(Extracted records)
========================================

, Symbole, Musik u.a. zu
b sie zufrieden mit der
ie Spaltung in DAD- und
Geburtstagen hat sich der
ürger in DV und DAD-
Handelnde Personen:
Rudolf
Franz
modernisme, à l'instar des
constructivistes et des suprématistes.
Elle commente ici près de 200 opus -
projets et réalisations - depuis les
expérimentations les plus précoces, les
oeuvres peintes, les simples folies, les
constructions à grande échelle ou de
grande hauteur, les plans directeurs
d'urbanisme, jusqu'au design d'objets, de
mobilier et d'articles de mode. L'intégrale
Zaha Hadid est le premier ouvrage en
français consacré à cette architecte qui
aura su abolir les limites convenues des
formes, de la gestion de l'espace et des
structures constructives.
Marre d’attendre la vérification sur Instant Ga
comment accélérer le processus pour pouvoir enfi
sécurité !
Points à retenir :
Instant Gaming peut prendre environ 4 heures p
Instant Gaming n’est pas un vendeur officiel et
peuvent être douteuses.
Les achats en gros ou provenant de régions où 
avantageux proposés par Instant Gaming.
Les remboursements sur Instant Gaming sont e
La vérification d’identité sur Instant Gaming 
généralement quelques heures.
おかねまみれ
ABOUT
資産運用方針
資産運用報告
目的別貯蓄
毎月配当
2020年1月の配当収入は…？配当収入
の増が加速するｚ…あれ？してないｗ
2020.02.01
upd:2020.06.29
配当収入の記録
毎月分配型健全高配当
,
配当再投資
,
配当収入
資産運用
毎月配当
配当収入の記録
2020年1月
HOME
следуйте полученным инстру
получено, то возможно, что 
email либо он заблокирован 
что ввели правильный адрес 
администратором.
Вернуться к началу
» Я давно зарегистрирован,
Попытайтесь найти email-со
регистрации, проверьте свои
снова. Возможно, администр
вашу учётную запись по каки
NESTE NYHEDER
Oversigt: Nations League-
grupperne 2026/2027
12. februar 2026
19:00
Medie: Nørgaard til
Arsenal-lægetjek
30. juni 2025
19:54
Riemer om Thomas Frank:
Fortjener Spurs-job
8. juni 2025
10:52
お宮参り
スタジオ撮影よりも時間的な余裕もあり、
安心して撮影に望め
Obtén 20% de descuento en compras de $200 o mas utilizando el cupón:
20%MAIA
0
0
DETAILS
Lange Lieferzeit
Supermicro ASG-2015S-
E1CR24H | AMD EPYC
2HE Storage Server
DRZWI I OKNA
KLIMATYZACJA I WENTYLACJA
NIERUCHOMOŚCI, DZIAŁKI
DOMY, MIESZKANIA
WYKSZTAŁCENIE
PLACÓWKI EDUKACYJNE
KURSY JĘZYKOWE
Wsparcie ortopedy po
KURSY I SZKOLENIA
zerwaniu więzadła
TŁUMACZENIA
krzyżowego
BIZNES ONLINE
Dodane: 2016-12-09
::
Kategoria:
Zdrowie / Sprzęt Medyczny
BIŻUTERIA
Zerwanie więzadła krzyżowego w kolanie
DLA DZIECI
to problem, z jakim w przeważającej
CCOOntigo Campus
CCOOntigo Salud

========================================

(Your objective)
Would you please transcribe all of the entries above exactly?

(Answer to this exercise)
, Symbole, Musik u.a. zu
b sie zufrieden mit der
ie Spaltung in DAD- und
Geburtstagen hat sich der
ürger in DV und DAD-
Handelnde Personen:
Rudolf
Franz
modernisme, à l'instar des
constructivistes et des suprématistes.
Elle commente ici près de 200 opus -
projets et réalisations - depuis les
expérimentations les plus précoces, les
oeuvres peintes, les simples folies, les
constructions à grande échelle ou de
grande hauteur, les plans directeurs
d'urbanisme, jusqu'au design d'objets, de
mobilier et d'articles de mode. L'intégrale
Zaha Hadid est le premier ouvrage en
français consacré à cette architecte qui
aura su abolir les limites convenues des
formes, de la gestion de l'espace et des
structures constructives.
Marre d’attendre la vérification sur Instant Ga
comment accélérer le processus pour pouvoir enfi
sécurité !
Points à retenir :
Instant Gaming peut prendre environ 4 heures p
Instant Gaming n’est pas un vendeur officiel et
peuvent être douteuses.
Les achats en gros ou provenant de régions où 
avantageux proposés par Instant Gaming.
Les remboursements sur Instant Gaming sont e
La vérification d’identité sur Instant Gaming 
généralement quelques heures.
おかねまみれ
ABOUT
資産運用方針
資産運用報告
目的別貯蓄
毎月配当
2020年1月の配当収入は…？配当収入
の増が加速するｚ…あれ？してないｗ
2020.02.01
upd:2020.06.29
配当収入の記録
毎月分配型健全高配当
,
配当再投資
,
配当収入
資産運用
毎月配当
配当収入の記録
2020年1月
HOME
следуйте полученным инстру
получено, то возможно, что 
email либо он заблокирован 
что ввели правильный адрес 
администратором.
Вернуться к началу
» Я давно зарегистрирован,
Попытайтесь найти email-со
регистрации, проверьте свои
снова. Возможно, администр
вашу учётную запись по каки
NESTE NYHEDER
Oversigt: Nations League-
grupperne 2026/2027
12. februar 2026
19:00
Medie: Nørgaard til
Arsenal-lægetjek
30. juni 2025
19:54
Riemer om Thomas Frank:
Fortjener Spurs-job
8. juni 2025
10:52
お宮参り
スタジオ撮影よりも時間的な余裕もあり、
安心して撮影に望め
Obtén 20% de descuento en compras de $200 o mas utilizando el cupón:
20%MAIA
0
0
DETAILS
Lange Lieferzeit
Supermicro ASG-2015S-
E1CR24H | AMD EPYC
2HE Storage Server
DRZWI I OKNA
KLIMATYZACJA I WENTYLACJA
NIERUCHOMOŚCI, DZIAŁKI
DOMY, MIESZKANIA
WYKSZTAŁCENIE
PLACÓWKI EDUKACYJNE
KURSY JĘZYKOWE
Wsparcie ortopedy po
KURSY I SZKOLENIA
zerwaniu więzadła
TŁUMACZENIA
krzyżowego
BIZNES ONLINE
Dodane: 2016-12-09
::
Kategoria:
Zdrowie / Sprzęt Medyczny
BIŻUTERIA
Zerwanie więzadła krzyżowego w kolanie
DLA DZIECI
to problem, z jakim w przeważającej
CCOOntigo Campus
CCOOntigo Salud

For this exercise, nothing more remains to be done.